The available evidence says yes. In his public statements since coming back into the cabinet, Brough has argued that the successful appeal against Justice Rares’ initial judgment effectively clears him of any conspiracy against Slipper.
But the appeal judgment is very clear that Brough received details of Slipper’s diary from James Ashby and another Slipper staffer, Karen Doane. As mentioned, text messages cited in the 2012 judgment between Ashby and Brough explicitly mention the diary. And in paragraphs 253 and 254 of the 2014 dissenting judgment in the Ashby vs Slipper appeal, Justice Siopis pointed out that:
… without advising Mr Slipper (who, as I have said, was out of the country) of their intention to do so, Mr Ashby and Ms Doane contacted Mr Brough and Mr Lewis and started supplying each of them with copies of extracts from Mr Slipper’s diaries in order to assist Mr Lewis in his investigation of Mr Slipper’s use of his travel entitlements…. On one occasion, Mr Brough expressed dissatisfaction with the legibility of the diary extract which had been sent to him by Mr Ashby and asked him to provide a more legible copy of the diary extract. Mr Ashby did so.
And yet, Brough is already denying that this took place. In an interview with the ABC’s Emma Alberici this week, Brough tried to walk back from his 60 Minutes admission about receiving the diary.

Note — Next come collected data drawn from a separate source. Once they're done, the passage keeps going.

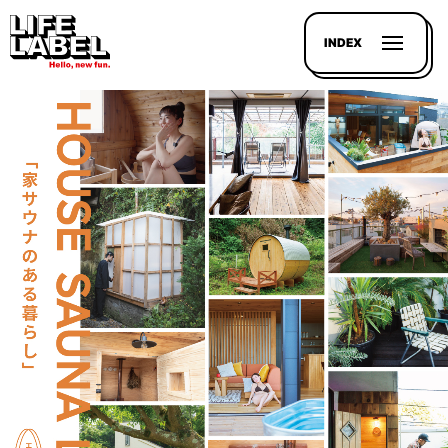
INDEX
記事を
探す
LL
MAGAZIN
HOUSE
LINE-
UP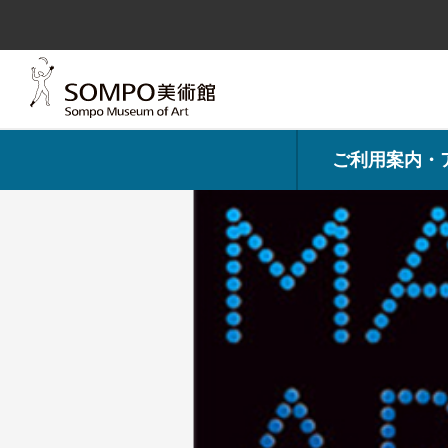
コ
ン
テ
ン
ツ
へ
ス
キ
ッ
プ
ご利用案内・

EMMA ALBERICI: You asked Peter Slipper’s staffer James Ashby to make copies of Peter Slipper’s private diary. Was that appropriate? MAL BROUGH: No, that’s not correct. I mean, I know that that’s what’s been reported, but that is not exactly the right description of what occurred. But what I can tell you is that I stand by every action that I’ve taken…. EMMA ALBERICI: What part of what I just said then was not accurate? MAL BROUGH: Well all of these matters have been canvassed and dealt with by the courts, not that I was every involved…. EMMA ALBERICI: But you’ve previously admitted that you asked for the procurement of those diaries. You’ve admitted on the public record. MAL BROUGH: When you ask me a question, I’m trying to give you a straight answer and the reality is, is that what we’re now dealing with are matters that have been dealt with with Mr Slipper, with the courts and with Mr Ashby and his lawyers over a very long period of time.…
As dogged independent journalist Margo Kingston wrote yesterday, “the Ashby scandal was one of the nastiest episodes on Mr Abbott’s nasty record as opposition leader and prime minister, and now it haunts the new Government”.
Indeed it does. The Australian Federal Police have stated that they are still investigating the stolen diary.
That means Brough must still be in the frame.